8 thoughts on “Aging Parents? Baby Boomer? Can You Relate?”
  1. Definitely a great article and food for thought. It just proves that many of us get stuck on the first line and have difficulty looking at other options in our lives..It starts out no I cannot…That has to change in order to get your life out of stuck position. Talk with afriend, write down the good and bad, check into all options…carol stanley author of For Kids 59.99 and Over

  2. I have been going through all of this with my mother over the last year. I have put a lot of information on my blog, Davy’s Locker, but one of the most wonderful options out there that I was not aware of is adult day care. There are these types of places out there for anyone caring for their aging parent at home, where they can be picked up in the morning and take place in wonderful programs all day and then brought home in the afternoon. IT’s a great option for those who want to try to keep their parent out of a nursing home. In fact, once in the program, even if they need to go to a retirement home, the day care center will continue to bring them there for the day. If under a certain income, around 18,000 per year, medicaid can pay for the whole thing! Check out my blog for more info or google for adult day care in your area.

  3. Currently, my 88 year old mother-in-law, who lives in the same home with my family and I, is being evaluated at a hospital close to our home for one more day. Plus, her dog, who has diabetes and eye problems, spent part of today at the Vet’s office in Woodstock, IL.

    My wife and I plus our ever faithful administrative assistant, Linda Wright, who works for both us in our various endavors on a less than full-time basis, also pitches in to help us with my mother-in-law and her dog, too.

    Life does get complicated. For my wife, who is a full-time pastor with an earned doctorate, she would say that “it is all about relationships.” And, I am sure she’s right.
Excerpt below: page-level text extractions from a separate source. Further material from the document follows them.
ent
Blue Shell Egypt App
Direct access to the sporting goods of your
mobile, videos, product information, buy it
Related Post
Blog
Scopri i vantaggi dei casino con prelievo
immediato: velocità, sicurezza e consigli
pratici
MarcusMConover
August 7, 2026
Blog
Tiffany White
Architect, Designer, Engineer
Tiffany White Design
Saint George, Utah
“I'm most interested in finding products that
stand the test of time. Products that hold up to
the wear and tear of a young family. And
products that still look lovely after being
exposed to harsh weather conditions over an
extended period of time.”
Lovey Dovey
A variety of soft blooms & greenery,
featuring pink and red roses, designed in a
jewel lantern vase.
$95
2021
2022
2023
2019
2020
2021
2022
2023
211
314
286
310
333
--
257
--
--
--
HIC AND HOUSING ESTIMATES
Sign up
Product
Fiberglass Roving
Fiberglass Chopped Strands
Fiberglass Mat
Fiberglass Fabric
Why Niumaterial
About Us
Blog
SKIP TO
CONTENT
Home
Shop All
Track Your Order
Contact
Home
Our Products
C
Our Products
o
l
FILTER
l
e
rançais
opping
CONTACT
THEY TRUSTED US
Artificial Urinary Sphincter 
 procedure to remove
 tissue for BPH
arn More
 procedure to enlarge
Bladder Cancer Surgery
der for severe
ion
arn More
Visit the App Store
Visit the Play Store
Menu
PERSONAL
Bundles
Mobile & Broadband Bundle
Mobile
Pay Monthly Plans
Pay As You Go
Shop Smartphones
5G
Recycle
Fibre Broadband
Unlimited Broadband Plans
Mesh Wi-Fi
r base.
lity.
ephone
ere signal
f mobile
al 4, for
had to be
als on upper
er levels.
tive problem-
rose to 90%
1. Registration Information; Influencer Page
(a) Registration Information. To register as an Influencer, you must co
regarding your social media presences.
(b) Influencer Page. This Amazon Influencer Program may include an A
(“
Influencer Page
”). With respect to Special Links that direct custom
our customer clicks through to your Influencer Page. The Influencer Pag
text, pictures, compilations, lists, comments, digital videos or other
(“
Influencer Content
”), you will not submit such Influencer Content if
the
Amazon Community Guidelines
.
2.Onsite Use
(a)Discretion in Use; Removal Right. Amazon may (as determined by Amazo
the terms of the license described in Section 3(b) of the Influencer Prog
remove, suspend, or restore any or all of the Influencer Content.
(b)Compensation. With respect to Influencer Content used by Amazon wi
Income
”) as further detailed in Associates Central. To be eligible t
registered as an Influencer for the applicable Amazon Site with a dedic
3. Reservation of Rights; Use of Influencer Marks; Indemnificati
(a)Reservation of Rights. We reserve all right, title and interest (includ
    For me, it’s also about balancing a job or career in the process, too. In the future, a growing number of companies will offer all sorts of assitance dealing with eldercare issues, including eldercare on the premises of mid-size and large corporations and at larger government installations.

    This option will increasingly become a part of an overall corporate benefit plan and will become more and more important, as our population continues to age.

  4. Day Care is great, however, just like Day Care for children you want to visit, get to know the transportation folks and nursing support. They need to know that you are not just dropping off and out of sight.
    I think they should have sessions for care givers also just like parent meetings Ha just one great cycle of love

  5. This is a great article, Rosie! As a daughter who had to make some real tough decisions about my mother, I can relate. It is so, so true, that we often close the door to the many possibilities and choices we have in life, because we often say “I can’t.”

    When you say you can, you open yourself to other possibilities, new opportunities, people and creative ways to find solutions to problems. When you say you can’t, the doors close because you’ve locked them behind you.

    It’s really our choice.

  6. I think many of us are relating to this. Just hope we are preparing our children and helping them to CARE and work with their siblings to coordinate care.
    Guess it is good to teach teamwork outside of the sports arena.